En el pasado mes de diciembre se realizó en Montreal, Canadá, la COP15 de la Convención sobre Diversidad Biológica, reunión que concluyó con un ambicioso compromiso proteger al menos 30% de las áreas terrestres y marítimas del mundo para 2030.
Como todos los acuerdos que surgen de las conferencias de este tipo, este ha sido catalogado de "histórico" al incrementar la ambición de las anteriores metas establecidas en la COP10, desarrollada en Japón (metas de Aichi) que apuntaban a 17% de protección de ecosistemas terrestres y 10% de áreas marinas. Asimismo, el acuerdo establece proveer al menos 20.000 millones de dólares en ayuda internacional anual para la biodiversidad para 2025 y al menos 30.000 millones para 2030.

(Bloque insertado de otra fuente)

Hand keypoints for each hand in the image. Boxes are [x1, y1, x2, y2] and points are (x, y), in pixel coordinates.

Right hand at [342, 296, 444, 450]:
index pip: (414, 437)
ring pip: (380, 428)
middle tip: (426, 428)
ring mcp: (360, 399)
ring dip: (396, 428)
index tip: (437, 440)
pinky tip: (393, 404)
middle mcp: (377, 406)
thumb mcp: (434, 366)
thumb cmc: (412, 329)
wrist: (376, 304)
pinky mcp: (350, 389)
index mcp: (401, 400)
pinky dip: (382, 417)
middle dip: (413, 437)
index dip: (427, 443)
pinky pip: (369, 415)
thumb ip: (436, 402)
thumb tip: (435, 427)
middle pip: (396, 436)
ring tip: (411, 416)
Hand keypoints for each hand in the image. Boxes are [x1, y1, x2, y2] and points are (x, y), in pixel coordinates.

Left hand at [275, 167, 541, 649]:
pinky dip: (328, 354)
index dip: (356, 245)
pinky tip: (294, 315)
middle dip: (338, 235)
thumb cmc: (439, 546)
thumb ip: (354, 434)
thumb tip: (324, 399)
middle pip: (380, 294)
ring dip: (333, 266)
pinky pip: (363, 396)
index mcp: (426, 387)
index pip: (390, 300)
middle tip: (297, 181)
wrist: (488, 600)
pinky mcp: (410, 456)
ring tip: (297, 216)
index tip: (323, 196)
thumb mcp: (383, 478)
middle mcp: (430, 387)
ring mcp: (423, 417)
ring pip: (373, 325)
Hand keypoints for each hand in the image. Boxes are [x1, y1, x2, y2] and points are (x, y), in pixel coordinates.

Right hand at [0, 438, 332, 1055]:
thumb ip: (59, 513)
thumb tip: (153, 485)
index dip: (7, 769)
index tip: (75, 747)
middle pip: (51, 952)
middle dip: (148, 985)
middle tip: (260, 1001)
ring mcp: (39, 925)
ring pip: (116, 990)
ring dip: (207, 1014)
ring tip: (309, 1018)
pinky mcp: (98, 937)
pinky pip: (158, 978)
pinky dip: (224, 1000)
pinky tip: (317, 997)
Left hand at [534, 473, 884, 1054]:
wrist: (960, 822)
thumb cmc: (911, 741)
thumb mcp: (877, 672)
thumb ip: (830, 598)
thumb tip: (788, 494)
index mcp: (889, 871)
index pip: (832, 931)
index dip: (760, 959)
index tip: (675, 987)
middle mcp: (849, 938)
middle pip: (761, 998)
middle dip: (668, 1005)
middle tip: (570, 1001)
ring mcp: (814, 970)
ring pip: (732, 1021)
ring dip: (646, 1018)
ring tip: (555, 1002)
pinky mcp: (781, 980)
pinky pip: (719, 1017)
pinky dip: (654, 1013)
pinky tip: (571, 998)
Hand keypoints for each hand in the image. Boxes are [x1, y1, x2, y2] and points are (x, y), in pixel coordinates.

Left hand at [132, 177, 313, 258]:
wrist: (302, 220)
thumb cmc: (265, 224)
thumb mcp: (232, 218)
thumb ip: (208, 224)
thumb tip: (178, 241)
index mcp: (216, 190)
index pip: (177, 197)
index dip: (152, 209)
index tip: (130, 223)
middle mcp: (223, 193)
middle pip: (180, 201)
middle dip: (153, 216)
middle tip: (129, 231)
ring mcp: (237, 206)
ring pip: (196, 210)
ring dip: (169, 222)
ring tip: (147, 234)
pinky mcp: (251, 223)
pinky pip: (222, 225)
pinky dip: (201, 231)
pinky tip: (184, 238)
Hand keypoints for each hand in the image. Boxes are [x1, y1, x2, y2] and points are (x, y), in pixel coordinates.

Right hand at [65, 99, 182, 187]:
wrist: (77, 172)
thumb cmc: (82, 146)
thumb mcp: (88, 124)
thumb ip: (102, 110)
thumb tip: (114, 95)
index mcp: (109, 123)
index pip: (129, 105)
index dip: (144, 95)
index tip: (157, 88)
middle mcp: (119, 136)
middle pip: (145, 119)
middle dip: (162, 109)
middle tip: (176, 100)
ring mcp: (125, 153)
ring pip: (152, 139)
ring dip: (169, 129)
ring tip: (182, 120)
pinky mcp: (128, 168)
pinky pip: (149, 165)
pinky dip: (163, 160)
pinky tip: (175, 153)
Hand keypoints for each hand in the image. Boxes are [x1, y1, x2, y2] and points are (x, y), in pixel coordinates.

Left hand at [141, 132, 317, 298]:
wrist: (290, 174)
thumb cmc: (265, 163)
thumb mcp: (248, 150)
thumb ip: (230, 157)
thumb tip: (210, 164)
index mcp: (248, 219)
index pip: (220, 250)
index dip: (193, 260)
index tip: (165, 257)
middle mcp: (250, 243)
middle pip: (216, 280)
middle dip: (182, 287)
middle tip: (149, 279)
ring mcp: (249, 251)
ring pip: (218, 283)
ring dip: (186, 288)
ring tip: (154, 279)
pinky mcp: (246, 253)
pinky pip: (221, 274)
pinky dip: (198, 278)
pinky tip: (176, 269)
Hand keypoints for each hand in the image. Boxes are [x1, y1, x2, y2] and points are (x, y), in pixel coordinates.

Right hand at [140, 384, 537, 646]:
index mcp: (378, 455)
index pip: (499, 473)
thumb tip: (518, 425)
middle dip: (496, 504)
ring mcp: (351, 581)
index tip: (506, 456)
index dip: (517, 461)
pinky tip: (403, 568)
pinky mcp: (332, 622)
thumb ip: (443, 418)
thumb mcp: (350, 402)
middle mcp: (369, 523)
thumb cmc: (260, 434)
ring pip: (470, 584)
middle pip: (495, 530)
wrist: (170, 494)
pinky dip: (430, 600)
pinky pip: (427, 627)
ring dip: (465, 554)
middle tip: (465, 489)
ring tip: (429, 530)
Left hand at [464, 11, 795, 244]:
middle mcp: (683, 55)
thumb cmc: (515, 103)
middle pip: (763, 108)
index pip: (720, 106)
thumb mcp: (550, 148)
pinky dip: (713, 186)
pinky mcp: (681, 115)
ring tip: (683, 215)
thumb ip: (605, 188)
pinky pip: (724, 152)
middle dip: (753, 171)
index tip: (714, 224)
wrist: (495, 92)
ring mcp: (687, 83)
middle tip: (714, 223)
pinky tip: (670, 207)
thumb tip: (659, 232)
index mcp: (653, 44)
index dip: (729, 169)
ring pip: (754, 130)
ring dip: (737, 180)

El financiamiento es un aspecto central si se pretende cumplir metas de este tipo. En el caso de Chile, el sistema de protección de la biodiversidad sufre desde hace décadas una crisis estructural de financiamiento, lo que plantea severas dudas de que podamos cumplir como país los acuerdos establecidos en Montreal. Actualmente, el Sistema Nacional de Áreas Silvestres Protegidas del Estado (Snaspe) administrado por Conaf cubre una superficie aproximada de 18,6 millones de hectáreas, lo que asciende a 24% del territorio continental del país.
En este sentido no estamos muy lejos del 30% que se plantea como acuerdo al 2030 para los ecosistemas terrestres, sin embargo, en el actual escenario de crisis de financiamiento es poco probable que se alcance la meta. Para ello se requiere sumar al actual sistema de protección más de cuatro millones de hectáreas adicionales, lo que se traduce en 500 mil nuevas hectáreas protegidas anualmente de aquí al 2030, las que idealmente deben corresponder a ecosistemas actualmente no cubiertos por el sistema y que se encuentran principalmente en las zonas de mayor amenaza a la biodiversidad como es la zona central del país. Ello no será posible sin un esfuerzo de financiamiento del Estado que no se ha visto hasta la fecha.
Sólo para visibilizar el esfuerzo que requiere el cumplimiento de las metas, se debe señalar que la Región Metropolitana -hasta el año 2022- sólo poseía 16 mil hectáreas protegidas, lo que corresponde al 1% de la superficie regional y al 0,08% de la superficie protegida a nivel nacional. Ese año se inauguró el Parque Nacional Glaciares de Santiago, que incrementa la superficie regional en 75 mil hectáreas, es decir, un incremento de 0,4%. En contraste, la Región de Magallanes posee casi 11 millones de hectáreas protegidas, lo que corresponde al 82% de la superficie de la región y al 60% de toda la superficie protegida a nivel nacional. Dado lo anterior, queda claro que cualquier esfuerzo en incrementar la superficie protegida no puede darse en Magallanes o Aysén (24% de la superficie nacional protegida), sino en las regiones con un déficit de protección como son Valparaíso (0,2%) u O'Higgins (0,3%).
Lamentablemente en la actualidad, salvando ciertas excepciones, la principal tasa de crecimiento que se observa respecto de áreas protegidas corresponde a los Santuarios de la Naturaleza, figura menor de protección que no está incorporada al Snaspe y que en la mayoría de los casos se trata de terrenos privados que no poseen financiamiento para su gestión y que su administración se delega a comunidades o municipios.
Antes de aplaudir los acuerdos internacionales o tildarlos de históricos, debemos tener consciencia de la magnitud del desafío y de la dificultad o casi imposibilidad de cumplirlo bajo el actual esquema de financiamiento que posee la protección de la biodiversidad, particularmente en el Sistema Nacional de Áreas Silvestres Protegidas del Estado. Por lo demás, quienes confían en que el traspaso del actual sistema administrado por Conaf al nuevo Servicio de Biodiversidad será la solución, probablemente se desilusionarán rápidamente una vez que quede en evidencia que la precariedad en la gestión debido al déficit estructural de financiamiento no hará sino agravarse.